Impregnation versus Bulk Synthesis: How the Synthetic Route Affects the Photocatalytic Efficiency of Nb/Ta:N Codoped TiO2 Nanomaterials

Abstract

Selecting the proper doping strategy is essential to controlling the photocatalytic activity of TiO2-based nanomaterials. In this work, we compare impregnation and bulk synthesis methods for feeding titania nanocrystals with either Nb or Ta as transition metal dopant and N as nonmetal codopant. The resulting photocatalytic efficiency was tested toward ethanol degradation under either UV or simulated solar irradiation. Microstructure, morphology, and electronic properties at various length scales were deeply investigated and compared with DFT simulations.
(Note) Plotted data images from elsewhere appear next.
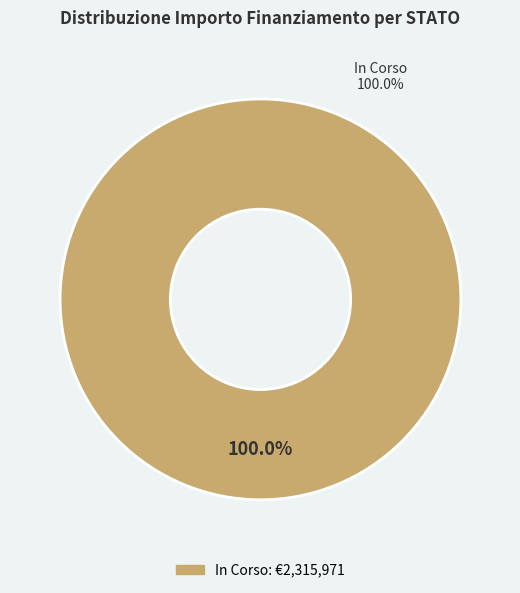

The 11 slice represents 7% of the pie. True or false?

False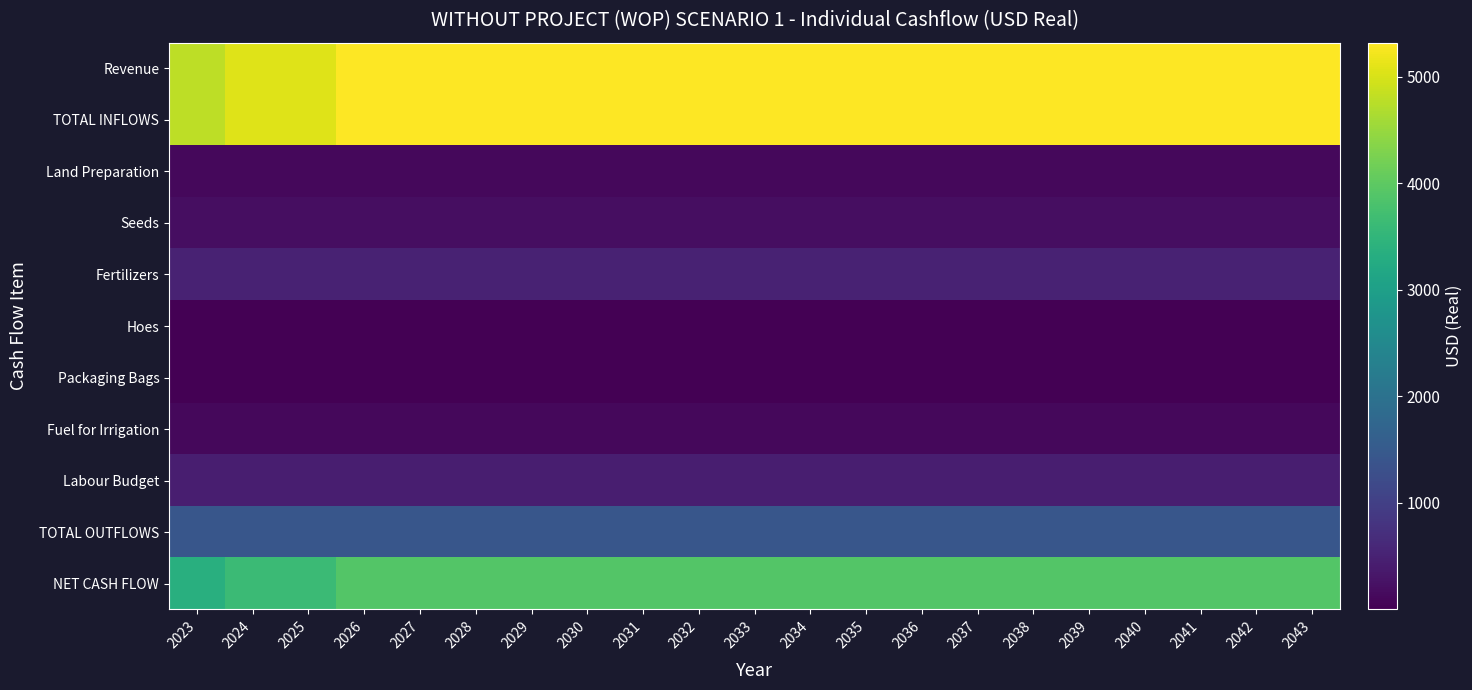

What is the total value across all series at 2038?

17392.8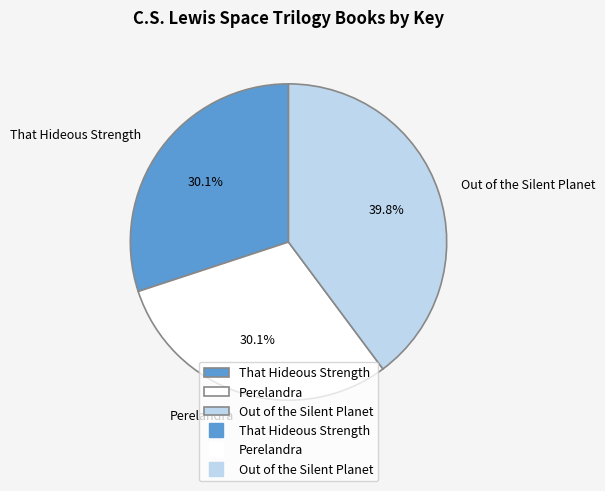

Combined, do Perelandra and That Hideous Strength account for over 50%?

Yes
Instead, under UV irradiation, impregnated samples performed better than bulk synthesis ones, with Ta-doped powders being more efficient than Nb-doped and undoped TiO2. Under simulated solar irradiation, bulk synthesis Nb-doped materials were the most active ones, while all the impregnated samples were even less performing than the undoped TiO2 reference. On the basis of XPS, EPR, DRS, and XRPD results, such differences were attributed to the bulk synthesis approach producing a more homogeneous distribution of guest dopants within the grains, in conjunction with a higher amount of intrinsic defects (such as O vacancies). Implications of these findings on the engineering of efficient titania photocatalysts are discussed.